[EXERCISE DIRECTIONS] Entries follow. Give back exactly the lines starting at the one containing "none; stroke-linecap: round;" and ending at the one containing "#80836b; stroke-width: 3.5;", and no other lines.

(DATA FOR REVIEW Opens)

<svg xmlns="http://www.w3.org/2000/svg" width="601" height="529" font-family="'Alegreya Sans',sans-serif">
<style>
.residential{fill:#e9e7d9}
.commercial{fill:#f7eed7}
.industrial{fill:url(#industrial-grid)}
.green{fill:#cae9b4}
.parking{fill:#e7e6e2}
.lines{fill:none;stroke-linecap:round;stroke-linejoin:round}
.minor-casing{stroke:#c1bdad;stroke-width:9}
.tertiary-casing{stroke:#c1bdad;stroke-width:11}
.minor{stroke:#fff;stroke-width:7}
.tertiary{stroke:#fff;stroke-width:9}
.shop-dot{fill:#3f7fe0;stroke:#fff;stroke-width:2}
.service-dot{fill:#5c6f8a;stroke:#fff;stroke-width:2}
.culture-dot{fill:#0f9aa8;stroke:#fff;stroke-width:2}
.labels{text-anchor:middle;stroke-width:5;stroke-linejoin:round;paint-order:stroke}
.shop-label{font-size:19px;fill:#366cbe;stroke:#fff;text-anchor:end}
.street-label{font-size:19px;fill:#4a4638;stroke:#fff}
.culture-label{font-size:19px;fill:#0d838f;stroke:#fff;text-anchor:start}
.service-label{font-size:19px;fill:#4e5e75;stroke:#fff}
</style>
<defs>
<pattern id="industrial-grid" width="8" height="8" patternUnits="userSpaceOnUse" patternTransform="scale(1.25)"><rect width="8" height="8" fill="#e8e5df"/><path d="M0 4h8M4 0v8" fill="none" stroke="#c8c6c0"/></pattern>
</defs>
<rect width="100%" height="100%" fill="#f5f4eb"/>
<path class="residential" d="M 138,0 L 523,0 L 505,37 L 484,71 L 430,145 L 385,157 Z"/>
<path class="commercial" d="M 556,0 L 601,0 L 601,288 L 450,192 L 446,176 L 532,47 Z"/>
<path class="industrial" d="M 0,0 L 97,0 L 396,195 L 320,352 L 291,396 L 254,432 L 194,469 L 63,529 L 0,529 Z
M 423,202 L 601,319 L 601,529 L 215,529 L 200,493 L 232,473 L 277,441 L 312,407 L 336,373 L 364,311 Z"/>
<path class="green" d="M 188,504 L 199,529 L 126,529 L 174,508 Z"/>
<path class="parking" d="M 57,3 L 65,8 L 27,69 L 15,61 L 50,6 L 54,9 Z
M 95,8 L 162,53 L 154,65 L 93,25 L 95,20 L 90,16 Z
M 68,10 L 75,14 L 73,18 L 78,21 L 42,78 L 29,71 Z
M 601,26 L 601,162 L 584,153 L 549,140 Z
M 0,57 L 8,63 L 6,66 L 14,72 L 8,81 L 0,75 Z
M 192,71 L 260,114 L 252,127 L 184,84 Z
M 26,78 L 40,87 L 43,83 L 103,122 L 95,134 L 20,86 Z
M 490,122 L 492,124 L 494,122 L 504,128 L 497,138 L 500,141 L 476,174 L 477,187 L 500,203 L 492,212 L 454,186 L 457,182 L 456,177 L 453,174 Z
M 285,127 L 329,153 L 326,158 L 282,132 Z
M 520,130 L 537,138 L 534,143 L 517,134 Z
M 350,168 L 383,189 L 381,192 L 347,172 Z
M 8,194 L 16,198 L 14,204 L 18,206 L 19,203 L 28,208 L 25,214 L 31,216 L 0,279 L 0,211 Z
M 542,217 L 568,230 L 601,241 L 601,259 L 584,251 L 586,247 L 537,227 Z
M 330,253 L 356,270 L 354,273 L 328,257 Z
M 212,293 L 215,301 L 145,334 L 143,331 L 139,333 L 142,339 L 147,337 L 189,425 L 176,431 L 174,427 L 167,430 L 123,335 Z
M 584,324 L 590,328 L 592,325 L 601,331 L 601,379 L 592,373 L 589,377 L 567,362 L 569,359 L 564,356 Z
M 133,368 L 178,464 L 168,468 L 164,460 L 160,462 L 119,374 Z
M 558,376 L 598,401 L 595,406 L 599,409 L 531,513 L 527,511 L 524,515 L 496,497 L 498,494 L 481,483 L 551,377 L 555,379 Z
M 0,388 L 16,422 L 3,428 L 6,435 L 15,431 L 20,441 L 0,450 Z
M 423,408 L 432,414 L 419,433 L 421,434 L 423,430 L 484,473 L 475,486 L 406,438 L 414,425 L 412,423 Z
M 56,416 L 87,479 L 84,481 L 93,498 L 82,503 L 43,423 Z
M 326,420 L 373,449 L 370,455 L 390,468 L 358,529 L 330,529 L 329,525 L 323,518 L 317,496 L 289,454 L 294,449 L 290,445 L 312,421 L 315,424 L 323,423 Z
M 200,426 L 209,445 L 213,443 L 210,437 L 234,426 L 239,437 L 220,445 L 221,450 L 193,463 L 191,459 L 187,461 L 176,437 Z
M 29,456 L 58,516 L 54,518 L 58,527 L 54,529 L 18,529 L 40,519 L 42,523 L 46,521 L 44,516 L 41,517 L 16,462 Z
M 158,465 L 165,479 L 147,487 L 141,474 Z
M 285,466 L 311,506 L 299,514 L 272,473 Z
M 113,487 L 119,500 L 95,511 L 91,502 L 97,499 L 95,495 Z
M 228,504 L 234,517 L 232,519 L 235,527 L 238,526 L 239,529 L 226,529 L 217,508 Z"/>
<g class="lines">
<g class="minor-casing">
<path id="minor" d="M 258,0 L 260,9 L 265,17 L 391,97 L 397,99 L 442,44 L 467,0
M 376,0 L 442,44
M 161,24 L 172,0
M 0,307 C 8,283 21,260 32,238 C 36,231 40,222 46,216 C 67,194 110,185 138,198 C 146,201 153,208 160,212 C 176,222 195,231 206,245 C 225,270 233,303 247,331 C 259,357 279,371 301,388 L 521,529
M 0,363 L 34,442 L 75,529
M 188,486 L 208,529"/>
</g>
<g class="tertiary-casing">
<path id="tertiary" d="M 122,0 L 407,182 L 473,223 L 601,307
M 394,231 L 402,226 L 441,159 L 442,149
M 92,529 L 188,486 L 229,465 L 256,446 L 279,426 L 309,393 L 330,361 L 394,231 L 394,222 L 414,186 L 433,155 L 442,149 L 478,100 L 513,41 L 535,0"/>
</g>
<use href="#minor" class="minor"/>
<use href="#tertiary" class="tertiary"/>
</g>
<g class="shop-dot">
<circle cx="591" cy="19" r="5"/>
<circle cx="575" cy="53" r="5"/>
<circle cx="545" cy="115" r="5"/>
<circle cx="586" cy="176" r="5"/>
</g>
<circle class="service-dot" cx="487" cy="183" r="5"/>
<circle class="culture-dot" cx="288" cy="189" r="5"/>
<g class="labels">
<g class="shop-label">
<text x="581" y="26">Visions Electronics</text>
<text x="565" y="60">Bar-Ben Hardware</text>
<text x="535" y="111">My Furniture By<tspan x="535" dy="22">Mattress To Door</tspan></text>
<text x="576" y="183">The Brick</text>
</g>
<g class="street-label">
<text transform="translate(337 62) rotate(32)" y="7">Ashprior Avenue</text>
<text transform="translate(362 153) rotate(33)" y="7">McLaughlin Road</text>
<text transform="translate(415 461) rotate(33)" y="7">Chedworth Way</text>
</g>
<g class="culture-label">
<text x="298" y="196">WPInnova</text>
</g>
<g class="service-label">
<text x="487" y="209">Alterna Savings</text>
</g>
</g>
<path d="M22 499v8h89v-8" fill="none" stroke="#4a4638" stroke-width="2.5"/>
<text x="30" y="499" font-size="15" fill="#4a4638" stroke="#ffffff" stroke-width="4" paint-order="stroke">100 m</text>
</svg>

(DATA FOR REVIEW Closes)
(DATA FOR REVIEW Opens)

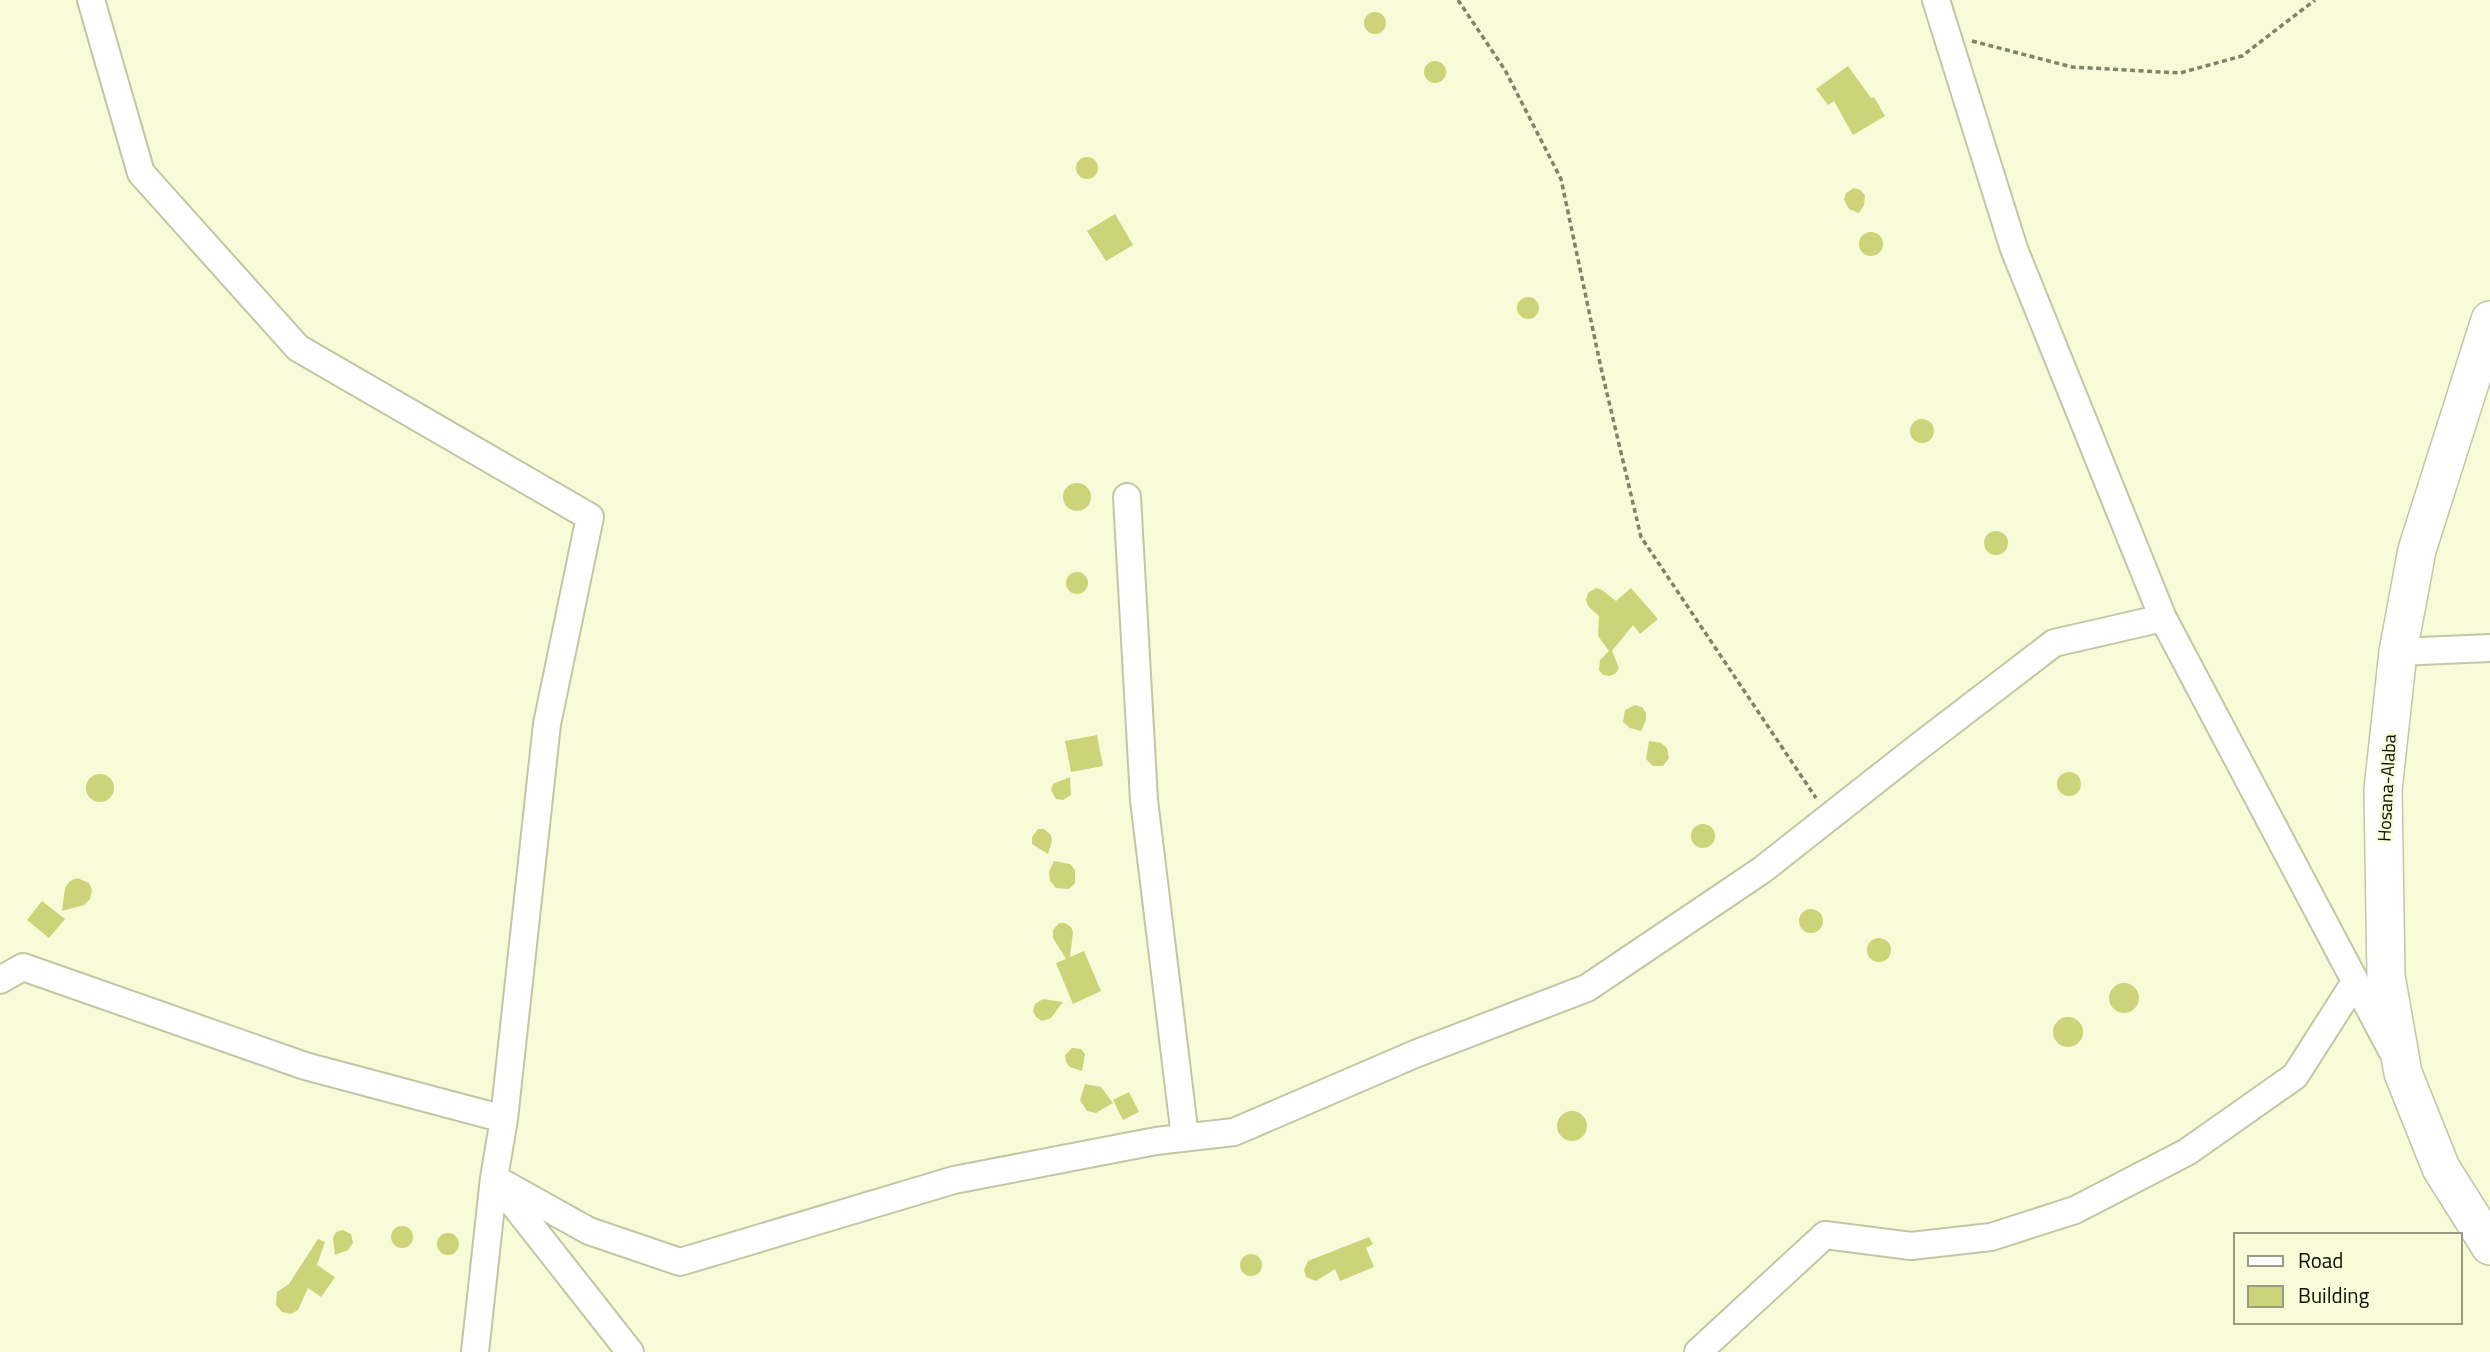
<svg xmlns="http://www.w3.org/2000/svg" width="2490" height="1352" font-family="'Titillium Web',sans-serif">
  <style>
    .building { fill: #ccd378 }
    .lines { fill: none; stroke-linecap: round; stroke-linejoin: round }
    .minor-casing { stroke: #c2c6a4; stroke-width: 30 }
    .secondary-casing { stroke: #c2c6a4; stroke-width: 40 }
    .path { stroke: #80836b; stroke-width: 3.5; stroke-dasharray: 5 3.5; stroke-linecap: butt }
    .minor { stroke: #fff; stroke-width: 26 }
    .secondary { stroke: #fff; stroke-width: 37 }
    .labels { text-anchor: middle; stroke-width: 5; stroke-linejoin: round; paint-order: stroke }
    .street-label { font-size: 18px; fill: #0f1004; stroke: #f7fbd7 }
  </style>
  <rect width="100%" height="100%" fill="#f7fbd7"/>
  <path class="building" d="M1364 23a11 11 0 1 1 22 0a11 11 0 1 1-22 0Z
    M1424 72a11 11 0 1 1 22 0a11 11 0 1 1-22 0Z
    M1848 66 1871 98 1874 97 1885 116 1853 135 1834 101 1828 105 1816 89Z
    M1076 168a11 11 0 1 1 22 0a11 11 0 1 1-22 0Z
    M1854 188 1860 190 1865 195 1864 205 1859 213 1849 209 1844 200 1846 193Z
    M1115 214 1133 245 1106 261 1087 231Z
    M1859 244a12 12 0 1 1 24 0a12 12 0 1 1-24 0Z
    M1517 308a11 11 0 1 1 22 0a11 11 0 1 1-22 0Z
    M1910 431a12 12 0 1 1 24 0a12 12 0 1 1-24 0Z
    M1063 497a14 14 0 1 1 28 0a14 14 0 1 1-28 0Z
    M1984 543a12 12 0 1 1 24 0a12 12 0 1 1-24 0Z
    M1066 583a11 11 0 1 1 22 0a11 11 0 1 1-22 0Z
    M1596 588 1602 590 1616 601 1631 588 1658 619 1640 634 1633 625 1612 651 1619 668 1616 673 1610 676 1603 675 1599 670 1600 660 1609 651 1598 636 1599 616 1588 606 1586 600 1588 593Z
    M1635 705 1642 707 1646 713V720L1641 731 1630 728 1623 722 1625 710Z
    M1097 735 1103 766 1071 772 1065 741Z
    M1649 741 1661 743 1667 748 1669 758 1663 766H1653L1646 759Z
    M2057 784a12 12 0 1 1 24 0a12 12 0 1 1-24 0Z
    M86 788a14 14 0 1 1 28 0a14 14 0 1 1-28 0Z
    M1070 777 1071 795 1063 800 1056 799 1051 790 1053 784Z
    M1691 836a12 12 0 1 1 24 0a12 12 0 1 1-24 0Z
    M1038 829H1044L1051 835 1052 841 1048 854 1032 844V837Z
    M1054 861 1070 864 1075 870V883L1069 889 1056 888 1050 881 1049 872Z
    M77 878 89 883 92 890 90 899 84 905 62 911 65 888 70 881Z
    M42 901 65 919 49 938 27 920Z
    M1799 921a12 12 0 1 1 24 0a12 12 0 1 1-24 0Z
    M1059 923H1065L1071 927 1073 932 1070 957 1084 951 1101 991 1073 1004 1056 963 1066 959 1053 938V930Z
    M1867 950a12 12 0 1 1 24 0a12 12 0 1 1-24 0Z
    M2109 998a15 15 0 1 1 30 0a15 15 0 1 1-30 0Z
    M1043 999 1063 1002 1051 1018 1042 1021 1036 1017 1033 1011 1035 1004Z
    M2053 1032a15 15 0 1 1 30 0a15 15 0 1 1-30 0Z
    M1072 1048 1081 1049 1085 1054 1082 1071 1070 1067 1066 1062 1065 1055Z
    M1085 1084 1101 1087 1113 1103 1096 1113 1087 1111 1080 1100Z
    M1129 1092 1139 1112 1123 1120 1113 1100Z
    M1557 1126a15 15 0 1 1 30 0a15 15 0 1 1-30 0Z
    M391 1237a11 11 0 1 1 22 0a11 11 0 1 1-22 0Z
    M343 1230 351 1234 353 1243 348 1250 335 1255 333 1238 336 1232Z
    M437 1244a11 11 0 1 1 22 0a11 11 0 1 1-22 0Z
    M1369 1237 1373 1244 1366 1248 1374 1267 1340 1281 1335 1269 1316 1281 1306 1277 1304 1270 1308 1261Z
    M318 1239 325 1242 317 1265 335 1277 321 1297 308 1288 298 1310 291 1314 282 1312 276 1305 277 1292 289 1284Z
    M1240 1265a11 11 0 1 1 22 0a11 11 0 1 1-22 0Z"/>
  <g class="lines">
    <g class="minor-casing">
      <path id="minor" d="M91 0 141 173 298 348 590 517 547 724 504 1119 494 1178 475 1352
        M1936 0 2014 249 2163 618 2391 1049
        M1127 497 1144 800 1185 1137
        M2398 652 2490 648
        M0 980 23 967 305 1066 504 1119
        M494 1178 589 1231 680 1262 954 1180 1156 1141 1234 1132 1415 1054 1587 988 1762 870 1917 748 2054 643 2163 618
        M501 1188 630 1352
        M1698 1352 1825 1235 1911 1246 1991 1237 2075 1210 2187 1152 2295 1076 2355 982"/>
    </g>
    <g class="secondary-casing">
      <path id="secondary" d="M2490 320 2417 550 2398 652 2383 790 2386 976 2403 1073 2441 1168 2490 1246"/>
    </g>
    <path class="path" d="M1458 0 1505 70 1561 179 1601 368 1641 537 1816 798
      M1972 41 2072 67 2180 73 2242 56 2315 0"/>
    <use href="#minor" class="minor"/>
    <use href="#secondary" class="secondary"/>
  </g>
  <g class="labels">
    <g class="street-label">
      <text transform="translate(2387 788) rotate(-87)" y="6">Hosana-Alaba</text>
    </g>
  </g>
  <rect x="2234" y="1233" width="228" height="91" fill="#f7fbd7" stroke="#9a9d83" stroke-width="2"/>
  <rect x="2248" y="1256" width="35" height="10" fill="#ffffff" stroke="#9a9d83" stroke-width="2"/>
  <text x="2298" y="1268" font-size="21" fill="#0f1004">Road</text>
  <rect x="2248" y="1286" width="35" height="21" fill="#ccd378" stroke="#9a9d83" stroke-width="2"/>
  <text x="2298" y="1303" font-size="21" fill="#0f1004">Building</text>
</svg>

(DATA FOR REVIEW Closes)

[SOLUTION TO THE PROBLEM]
    .lines { fill: none; stroke-linecap: round; stroke-linejoin: round }
    .minor-casing { stroke: #c2c6a4; stroke-width: 30 }
    .secondary-casing { stroke: #c2c6a4; stroke-width: 40 }
    .path { stroke: #80836b; stroke-width: 3.5; stroke-dasharray: 5 3.5; stroke-linecap: butt }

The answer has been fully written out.